The Federal Deposit Insurance Corporation (FDIC) and the Securities Investor Protection Corporation (SIPC) are two organizations that function to protect consumers against loss in traditional finance. The FDIC protects bank deposits up to certain limits, while the SIPC protects broker-dealer user holdings. These organizations are tailored to their specific purposes and function well in traditional finance.

However, the DeFi space presents unique challenges that may not be well-suited for similar organizations. DeFi hacks have become more prevalent and costly, and stolen funds are less likely to be recovered. Repaying users with funds from the organization is the most effective way to make up for lost funds rather than litigation.

Like insurance costs for institutions, membership fees would be the primary funding source for a similar organization in the DeFi space. However, these fees would need to be significant to cover the large amounts lost in DeFi hacks. For example, Maker, a protocol with a total value locked (TVL) of $7.9 billion, would need to pay about $20 million per year in membership fees if the risk percentage of 0.25% stayed constant. This amount would be unsustainable for many DeFi protocols.

Furthermore, hacked assets are hard to recuperate in DeFi, and taking a percentage of TVL instead of revenue would not be sustainable to cover lost amounts. Over 70% of the hacked protocols had no audits incorporating the exploited part of the code, pointing to the need for better auditing practices.

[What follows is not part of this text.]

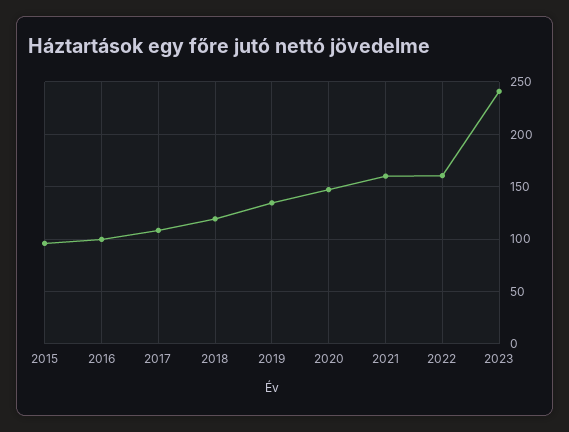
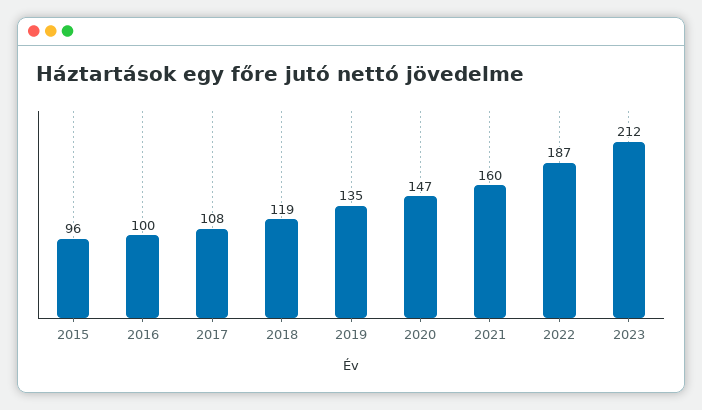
2022: 160 -> 187
2023: 240 -> 212

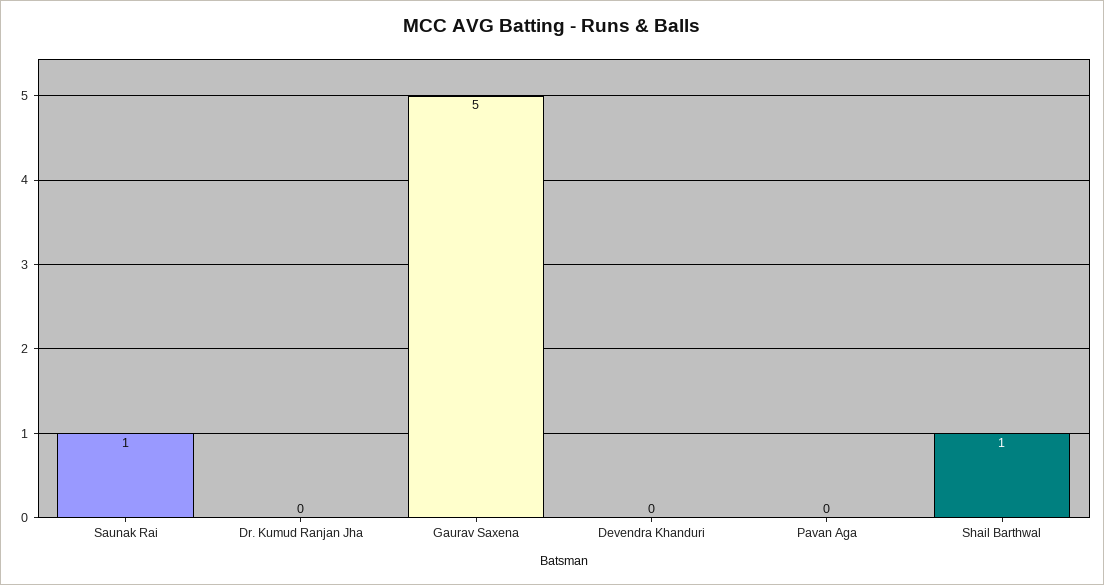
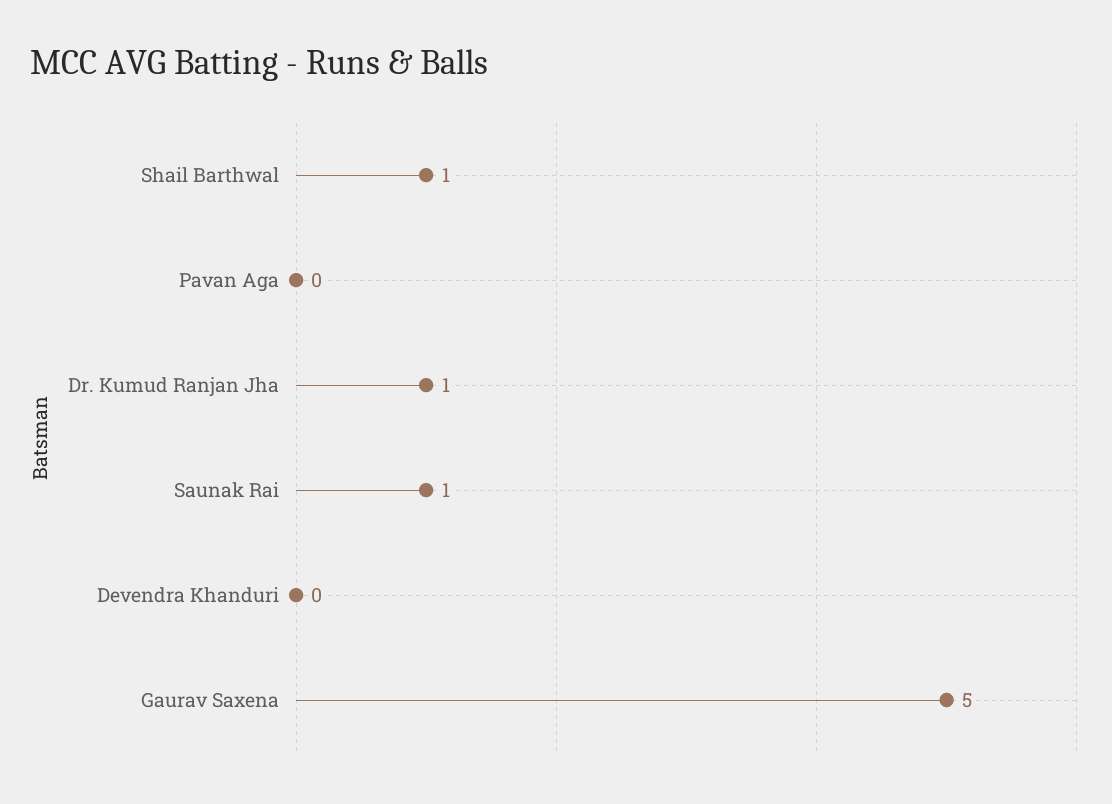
Dr. Kumud Ranjan Jha: 0 -> 1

In conclusion, while government-supported organizations work well in traditional finance, the DeFi space presents unique challenges that require tailored solutions. While a similar organization may work in DeFi, funding sources, and auditing practices would need to be re-evaluated to ensure their sustainability. As the DeFi space continues to evolve and mature, it is essential to consider the need for regulatory measures and protections that fit its unique characteristics.